>>>>>

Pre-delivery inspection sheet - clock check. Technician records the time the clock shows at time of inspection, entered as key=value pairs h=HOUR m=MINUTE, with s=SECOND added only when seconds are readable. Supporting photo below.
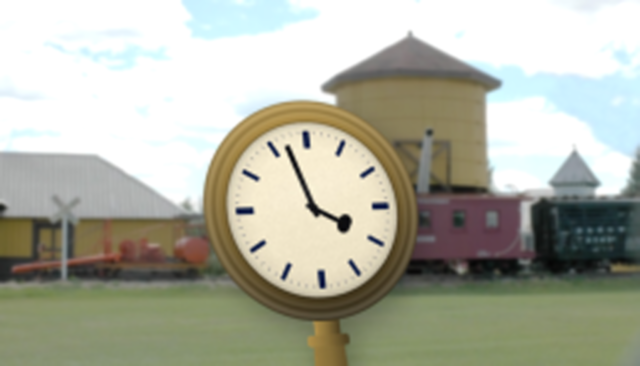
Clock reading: h=3 m=57
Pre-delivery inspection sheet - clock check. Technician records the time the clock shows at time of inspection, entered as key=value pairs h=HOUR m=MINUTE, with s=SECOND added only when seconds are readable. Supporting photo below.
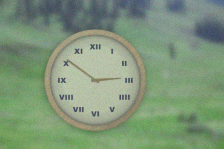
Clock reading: h=2 m=51
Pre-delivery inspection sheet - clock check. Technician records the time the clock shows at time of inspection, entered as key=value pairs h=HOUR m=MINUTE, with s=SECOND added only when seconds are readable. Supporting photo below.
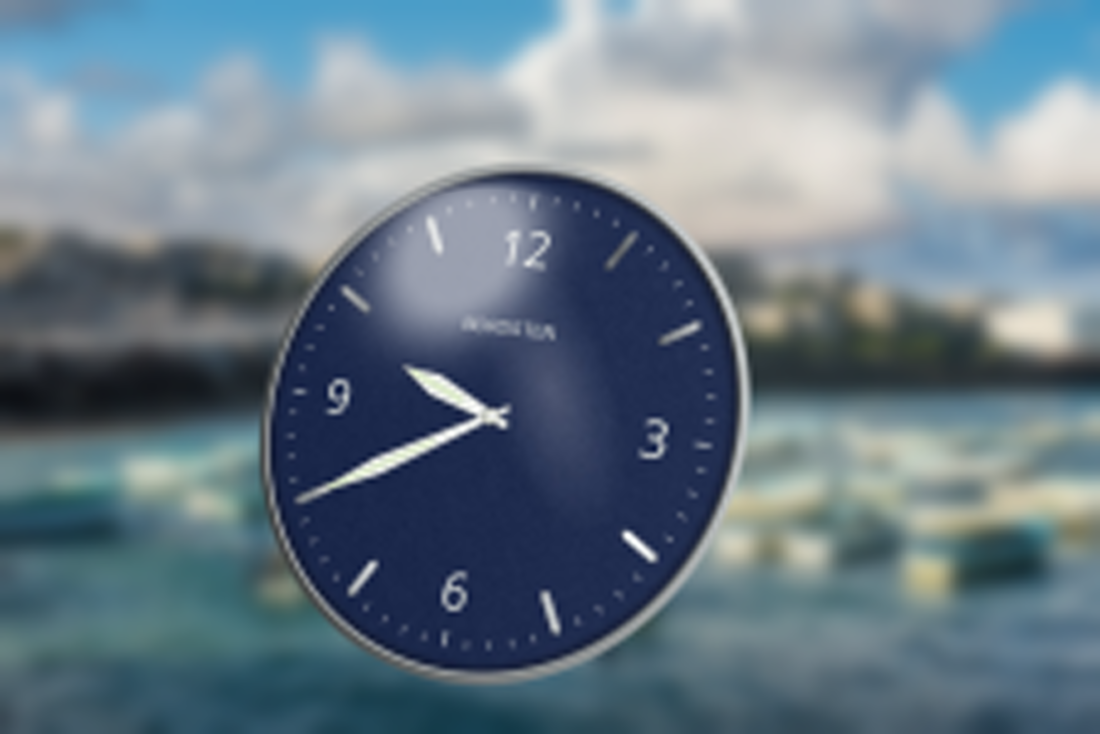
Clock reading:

<<<<<

연습 과제: 목록의 첫 줄에서 시작하여 "Clock reading: h=3 m=57"가 들어 있는 줄에서 끝나는 부분을 양 끝 줄까지 포함해 빈 줄 없이 번호 목록으로 옮겨 적으십시오. 사진은 답에서 빼십시오.

완성 답안:
1. Pre-delivery inspection sheet - clock check. Technician records the time the clock shows at time of inspection, entered as key=value pairs h=HOUR m=MINUTE, with s=SECOND added only when seconds are readable. Supporting photo below.
2. Clock reading: h=3 m=57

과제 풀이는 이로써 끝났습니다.